Last August, I began my professional studies in education policy at Vanderbilt with two primary purposes: to increase inclusion of teachers in the policymaking conversation and to elevate the teaching profession across Tennessee. Quickly, I learned that there are myriad opinions, outlets, and limitations for accomplishing these goals.
One approach to elevating the teaching profession receiving increased attention across the state is teacher leadership through either formal or informal roles. According to one report, formal teacher leadership positions within a district or school often pull the teacher out of the classroom. Informal positions, however, involve a teacher voluntarily attempting to fill a leadership need within a school while still teaching.
Tennessee has capitalized on the increased interest in teacher leadership by creating the Teacher Leader Network in fall 2013, and several districts across the state have piloted teacher leadership pathways. Based on my experience and research, teacher leadership offers promising opportunities for career advancement for teachers who wish to maintain their connection to the classroom.
The district where I taught established several leadership positions in 2014-15 that blended formal and informal roles. My district appointed me for one of these roles, and although I never left my classroom position, I was responsible for several programs in my school. One of my roles was the English and Language Arts Response to Instruction and Intervention (RTI2) coordinator for my high school. I was responsible for RTI2 implementation in grades 9-12 , which involved coordinating student screening to identify who was below grade level in reading and determining an intervention to meet their needs.

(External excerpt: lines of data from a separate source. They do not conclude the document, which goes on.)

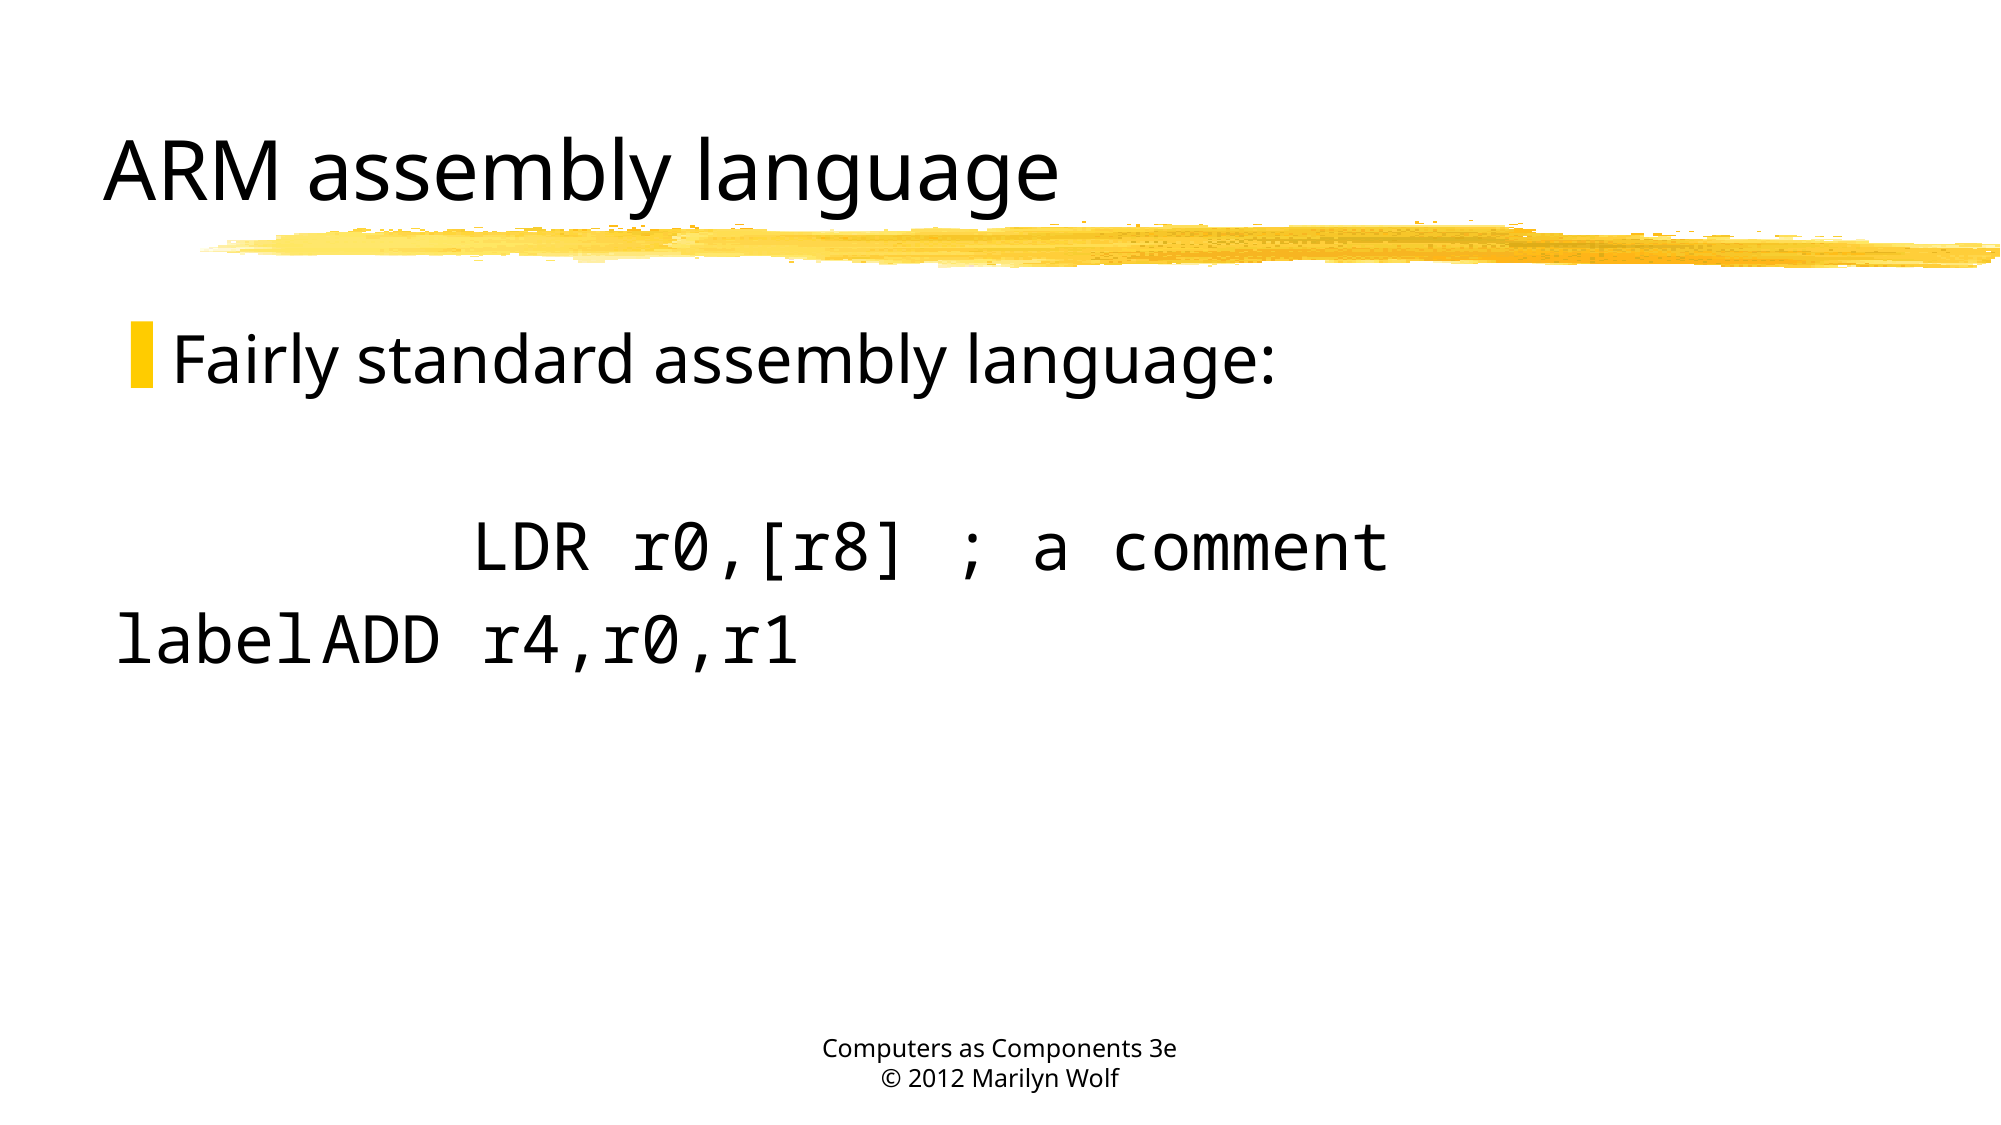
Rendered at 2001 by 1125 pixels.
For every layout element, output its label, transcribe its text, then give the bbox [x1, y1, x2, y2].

list Fairly standard assembly language: LDR r0,[r8] ; a comment label ADD r4,r0,r1 [99, 309, 1890, 994]
picture [200, 215, 2000, 279]
title ARM assembly language [88, 37, 1790, 226]
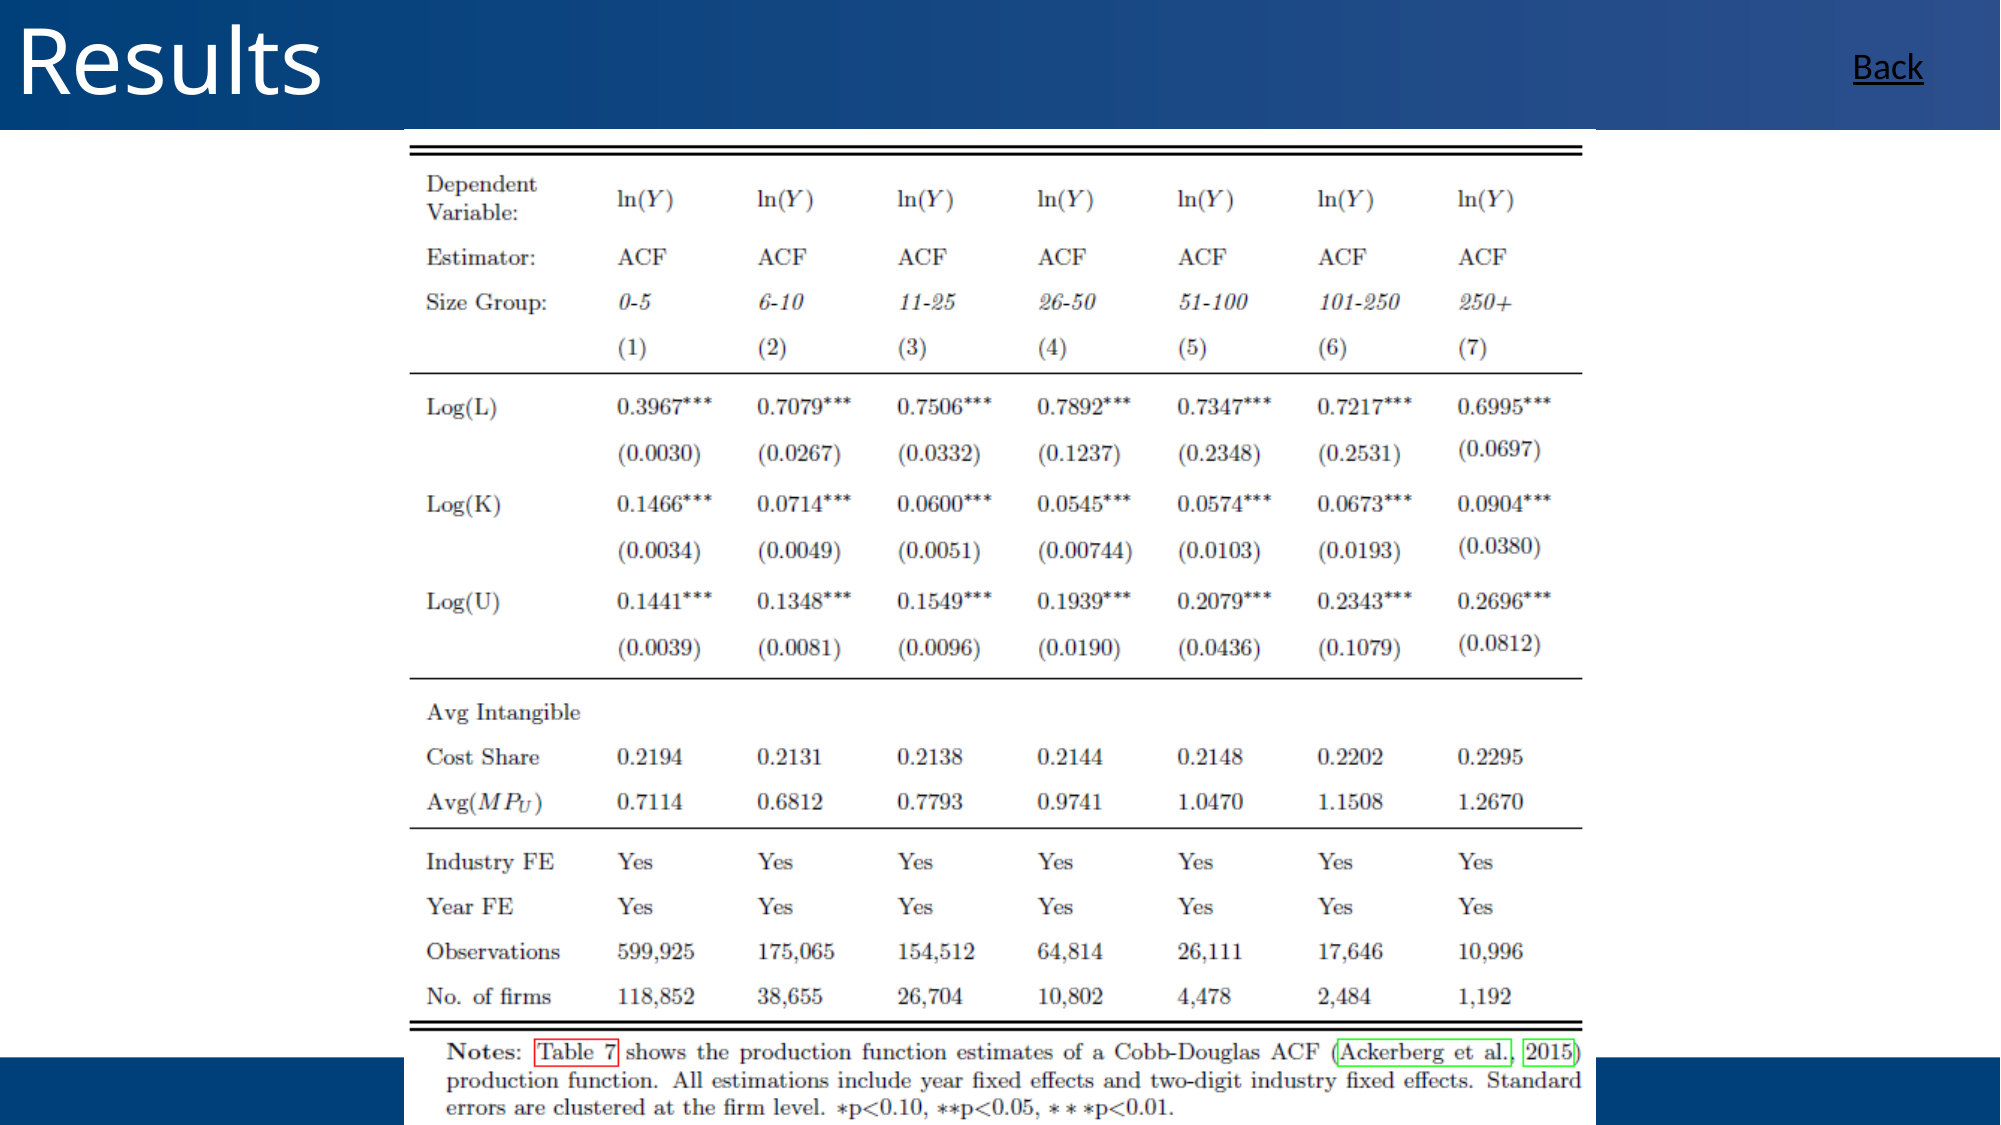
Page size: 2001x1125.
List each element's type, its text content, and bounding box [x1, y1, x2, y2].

text_box Back [1741, 34, 2000, 95]
picture [404, 129, 1596, 1125]
title Results [0, 0, 2000, 130]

I also served as a liaison for my district at several Tennessee Department of Education teacher roundtables where teachers discussed policy issues such as teacher evaluation, effective RTI2 implementation, and changes to state assessments. In both roles, I felt a profound sense of satisfaction, contributing to my district in a way that felt purposeful.
These experiences expanded my awareness of the crucial conversations surrounding state policies and renewed my sense of urgency about the teaching profession. I realized that Tennessee has brilliant, dedicated professionals in our state’s classrooms, and I was reinvigorated by the ways these teachers strive to have a profound influence in their schools and communities statewide. Yet, it is important to structure teacher leadership so that teachers can embrace new professional opportunities without being routed only toward administrative positions.
A a former teacher leader, I offer two considerations if Tennessee hopes to open up leadership opportunities for teachers seeking to remain in the classroom:
- Great teacher leadership, and teaching, require time. One of my greatest struggles as a teacher leader last year was the difficult balancing act that resulted from my increased responsibilities. While I did earn stipends, I essentially worked two jobs. The constant struggle to perform those roles well resulted in exhaustion at the end of the year, and a feeling I had only done two jobs halfway. To have a strong teacher leadership culture, Tennessee must recognize that teachers will need to lessen their classroom responsibilities to be effective leaders. This support will be particularly important if districts need teachers to take formal, rather than only informal leadership roles.
- The integrity of school communities should be preserved. Teacher leadership opportunities should be available to many, foster collaboration, and benefit the whole school community without dividing or ranking teachers in some way. If teachers perceive that leadership roles are only available to a select group of teachers, divisions may arise within a faculty, creating a negative environment for students. Leadership positions need to be clearly defined, and they should be based on instructional effectiveness. However, all leadership roles should respect the varied strengths and unique abilities that all faculty members possess, encouraging contributions from many to strengthen a school or district.
As someone for whom teacher leadership had a profound impact, I know the potential benefits of similar experiences for teachers across the state. Teacher leadership opportunities can invigorate, energize, and empower teachers. In order for these opportunities to provide the greatest benefits to students and schools, leadership positions should be structured so that teachers have maximum support to feel encouraged by their new positions, rather than overworked. Tennessee’s teachers do amazing work every day for our students in the classroom, and we must build a system that empowers them to lead outside the classroom, as well.